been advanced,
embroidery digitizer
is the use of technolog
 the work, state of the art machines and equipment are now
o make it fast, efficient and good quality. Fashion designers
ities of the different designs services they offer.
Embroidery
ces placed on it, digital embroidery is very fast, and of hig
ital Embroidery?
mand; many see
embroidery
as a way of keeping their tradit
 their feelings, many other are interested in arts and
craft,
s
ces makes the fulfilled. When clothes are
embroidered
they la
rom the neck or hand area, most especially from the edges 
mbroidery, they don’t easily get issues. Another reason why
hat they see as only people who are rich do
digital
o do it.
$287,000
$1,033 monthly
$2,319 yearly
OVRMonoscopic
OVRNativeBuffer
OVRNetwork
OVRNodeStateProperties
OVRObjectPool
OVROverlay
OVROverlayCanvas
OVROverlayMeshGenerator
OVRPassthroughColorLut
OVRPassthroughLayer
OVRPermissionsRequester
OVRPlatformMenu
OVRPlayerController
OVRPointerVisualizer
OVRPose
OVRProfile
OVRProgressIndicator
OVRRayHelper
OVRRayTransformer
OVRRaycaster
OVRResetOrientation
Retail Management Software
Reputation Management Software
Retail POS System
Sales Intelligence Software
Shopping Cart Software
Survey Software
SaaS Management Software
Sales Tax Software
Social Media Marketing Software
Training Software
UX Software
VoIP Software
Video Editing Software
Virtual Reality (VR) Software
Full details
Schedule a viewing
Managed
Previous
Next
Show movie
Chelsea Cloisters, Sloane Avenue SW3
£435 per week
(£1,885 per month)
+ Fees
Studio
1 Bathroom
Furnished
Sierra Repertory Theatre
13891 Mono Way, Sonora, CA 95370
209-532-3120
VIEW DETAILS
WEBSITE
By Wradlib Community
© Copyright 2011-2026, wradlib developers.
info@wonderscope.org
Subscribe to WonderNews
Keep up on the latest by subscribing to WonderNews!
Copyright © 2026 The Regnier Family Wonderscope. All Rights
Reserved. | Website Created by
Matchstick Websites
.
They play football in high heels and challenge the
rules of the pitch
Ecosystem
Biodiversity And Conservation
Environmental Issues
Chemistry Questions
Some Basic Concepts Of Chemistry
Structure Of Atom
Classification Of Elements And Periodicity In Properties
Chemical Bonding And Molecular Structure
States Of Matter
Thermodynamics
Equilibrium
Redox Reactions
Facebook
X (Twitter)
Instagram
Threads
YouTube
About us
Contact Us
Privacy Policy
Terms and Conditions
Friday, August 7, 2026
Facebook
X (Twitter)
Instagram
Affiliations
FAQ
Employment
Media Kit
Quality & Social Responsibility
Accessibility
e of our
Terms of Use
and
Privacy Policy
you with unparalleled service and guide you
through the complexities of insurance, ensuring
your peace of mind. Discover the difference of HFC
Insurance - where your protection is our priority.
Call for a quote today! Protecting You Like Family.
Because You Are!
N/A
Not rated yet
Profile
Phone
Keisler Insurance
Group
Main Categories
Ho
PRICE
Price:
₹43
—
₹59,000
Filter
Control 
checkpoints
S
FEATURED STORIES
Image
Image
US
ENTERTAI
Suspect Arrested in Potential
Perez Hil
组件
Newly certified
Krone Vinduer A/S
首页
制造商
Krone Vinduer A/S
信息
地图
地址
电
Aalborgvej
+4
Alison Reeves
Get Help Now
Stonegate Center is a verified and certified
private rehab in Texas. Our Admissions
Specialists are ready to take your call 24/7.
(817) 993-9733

◇ ◇ ◇ ◇ ◇

## Aim of the task
Starting at the top of the records, copy every line exactly.

## Exercise response
been advanced,
embroidery digitizer
is the use of technolog
 the work, state of the art machines and equipment are now
o make it fast, efficient and good quality. Fashion designers
ities of the different designs services they offer.
Embroidery
ces placed on it, digital embroidery is very fast, and of hig
ital Embroidery?
mand; many see
embroidery
as a way of keeping their tradit
 their feelings, many other are interested in arts and
craft,
s
ces makes the fulfilled. When clothes are
embroidered
they la
rom the neck or hand area, most especially from the edges 
mbroidery, they don’t easily get issues. Another reason why
hat they see as only people who are rich do
digital
o do it.
$287,000
$1,033 monthly
$2,319 yearly
OVRMonoscopic
OVRNativeBuffer
OVRNetwork
OVRNodeStateProperties
OVRObjectPool
OVROverlay
OVROverlayCanvas
OVROverlayMeshGenerator
OVRPassthroughColorLut
OVRPassthroughLayer
OVRPermissionsRequester
OVRPlatformMenu
OVRPlayerController
OVRPointerVisualizer
OVRPose
OVRProfile
OVRProgressIndicator
OVRRayHelper
OVRRayTransformer
OVRRaycaster
OVRResetOrientation
Retail Management Software
Reputation Management Software
Retail POS System
Sales Intelligence Software
Shopping Cart Software
Survey Software
SaaS Management Software
Sales Tax Software
Social Media Marketing Software
Training Software
UX Software
VoIP Software
Video Editing Software
Virtual Reality (VR) Software
Full details
Schedule a viewing
Managed
Previous
Next
Show movie
Chelsea Cloisters, Sloane Avenue SW3
£435 per week
(£1,885 per month)
+ Fees
Studio
1 Bathroom
Furnished
Sierra Repertory Theatre
13891 Mono Way, Sonora, CA 95370
209-532-3120
VIEW DETAILS
WEBSITE
By Wradlib Community
© Copyright 2011-2026, wradlib developers.
info@wonderscope.org
Subscribe to WonderNews
Keep up on the latest by subscribing to WonderNews!
Copyright © 2026 The Regnier Family Wonderscope. All Rights
Reserved. | Website Created by
Matchstick Websites
.
They play football in high heels and challenge the
rules of the pitch
Ecosystem
Biodiversity And Conservation
Environmental Issues
Chemistry Questions
Some Basic Concepts Of Chemistry
Structure Of Atom
Classification Of Elements And Periodicity In Properties
Chemical Bonding And Molecular Structure
States Of Matter
Thermodynamics
Equilibrium
Redox Reactions
Facebook
X (Twitter)
Instagram
Threads
YouTube
About us
Contact Us
Privacy Policy
Terms and Conditions
Friday, August 7, 2026
Facebook
X (Twitter)
Instagram
Affiliations
FAQ
Employment
Media Kit
Quality & Social Responsibility
Accessibility
e of our
Terms of Use
and
Privacy Policy
you with unparalleled service and guide you
through the complexities of insurance, ensuring
your peace of mind. Discover the difference of HFC
Insurance - where your protection is our priority.
Call for a quote today! Protecting You Like Family.
Because You Are!
N/A
Not rated yet
Profile
Phone
Keisler Insurance
Group
Main Categories
Ho
PRICE
Price:
₹43
—
₹59,000
Filter
Control 
checkpoints
S
FEATURED STORIES
Image
Image
US
ENTERTAI
Suspect Arrested in Potential
Perez Hil
组件
Newly certified
Krone Vinduer A/S
首页
制造商
Krone Vinduer A/S
信息
地图
地址
电
Aalborgvej
+4
Alison Reeves
Get Help Now
Stonegate Center is a verified and certified
private rehab in Texas. Our Admissions
Specialists are ready to take your call 24/7.
(817) 993-9733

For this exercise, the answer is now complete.